[Data provided]

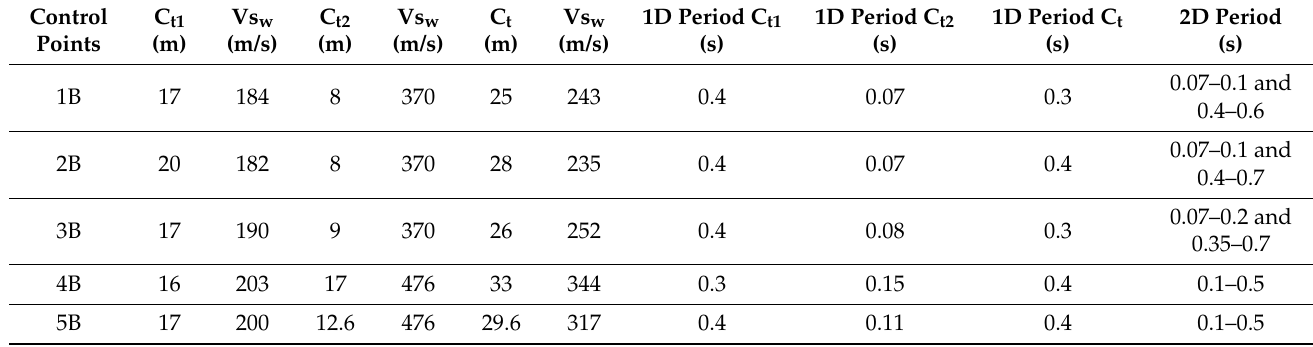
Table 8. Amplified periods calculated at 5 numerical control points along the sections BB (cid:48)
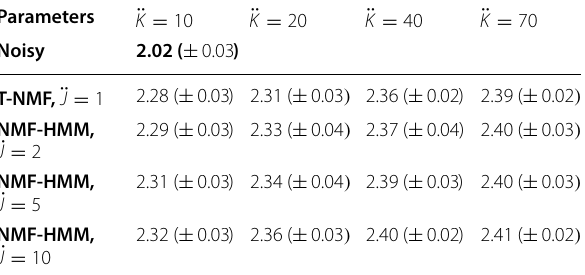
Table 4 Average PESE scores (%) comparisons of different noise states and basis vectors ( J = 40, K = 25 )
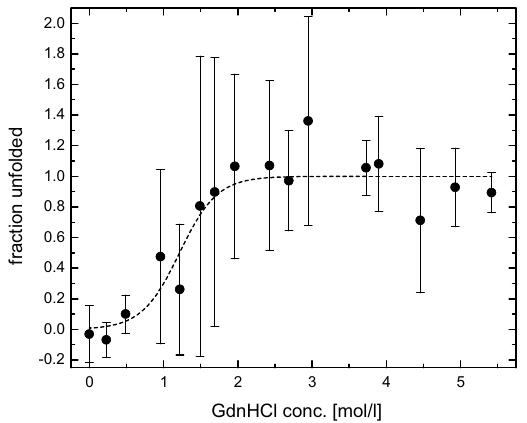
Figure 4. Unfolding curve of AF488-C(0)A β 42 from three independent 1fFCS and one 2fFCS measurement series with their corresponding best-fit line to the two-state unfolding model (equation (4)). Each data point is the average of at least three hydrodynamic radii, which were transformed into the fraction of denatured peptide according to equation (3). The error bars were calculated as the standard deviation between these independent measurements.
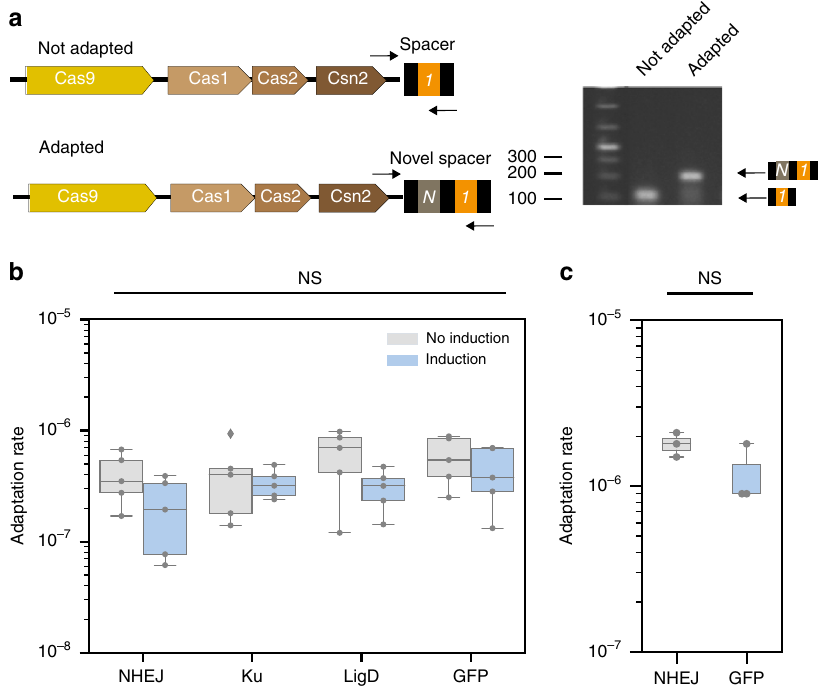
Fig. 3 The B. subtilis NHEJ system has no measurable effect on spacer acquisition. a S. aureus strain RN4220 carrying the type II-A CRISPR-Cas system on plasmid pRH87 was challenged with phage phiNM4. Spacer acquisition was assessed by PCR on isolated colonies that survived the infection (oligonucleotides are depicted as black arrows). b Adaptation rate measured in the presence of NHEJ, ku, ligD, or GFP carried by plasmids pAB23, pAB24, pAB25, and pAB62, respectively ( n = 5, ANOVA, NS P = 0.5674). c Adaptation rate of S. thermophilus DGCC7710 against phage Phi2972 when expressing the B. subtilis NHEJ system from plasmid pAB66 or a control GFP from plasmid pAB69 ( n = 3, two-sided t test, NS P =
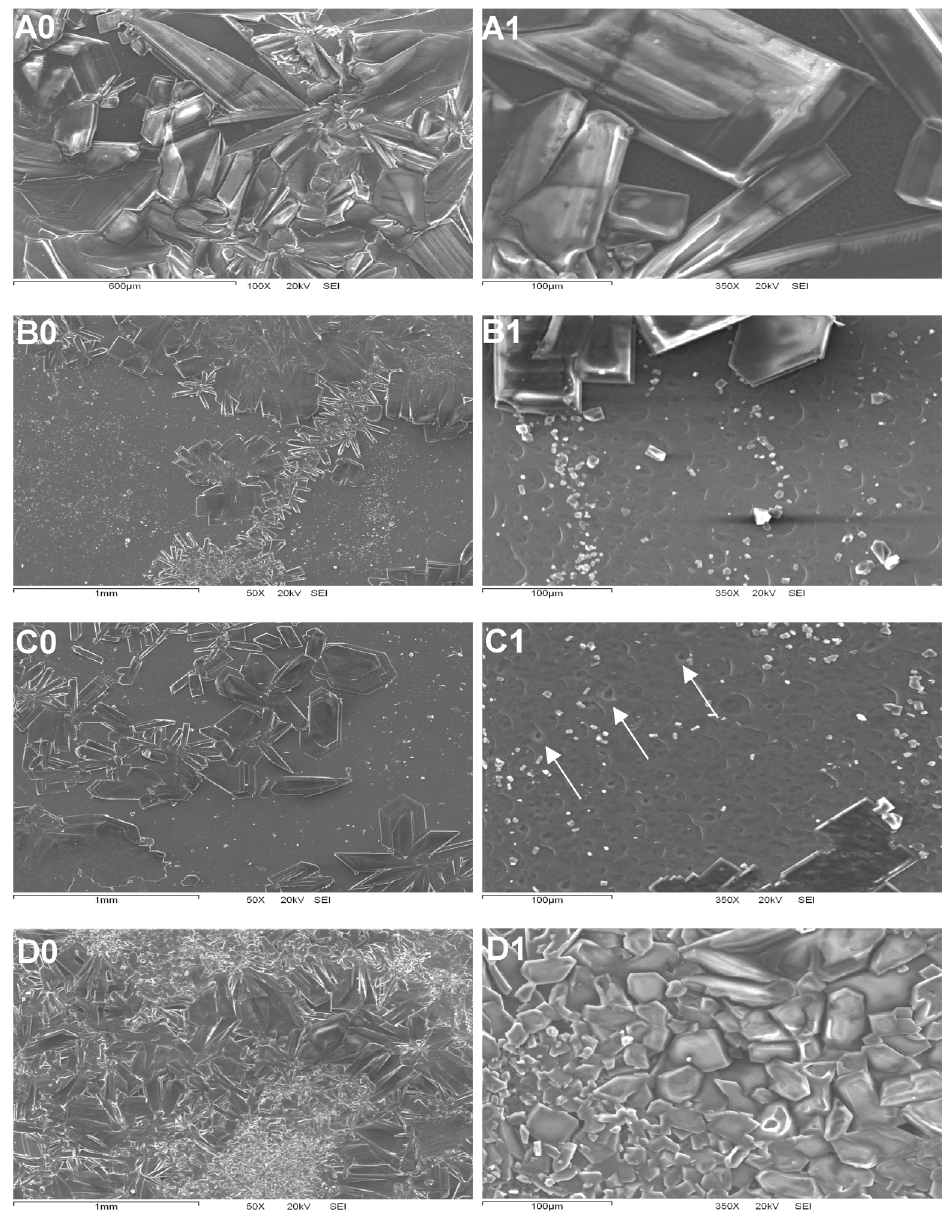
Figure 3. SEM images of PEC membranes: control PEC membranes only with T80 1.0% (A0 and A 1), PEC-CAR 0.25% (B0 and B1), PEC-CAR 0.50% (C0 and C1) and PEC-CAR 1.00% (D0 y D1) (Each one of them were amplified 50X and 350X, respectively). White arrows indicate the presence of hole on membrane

[/Data provided]

#### Exercise requirements
Return all lines from the data that include the string "Table".

#### Exercise answer
Table 8. Amplified periods calculated at 5 numerical control points along the sections BB (cid:48)
Table 4 Average PESE scores (%) comparisons of different noise states and basis vectors ( J = 40, K = 25 )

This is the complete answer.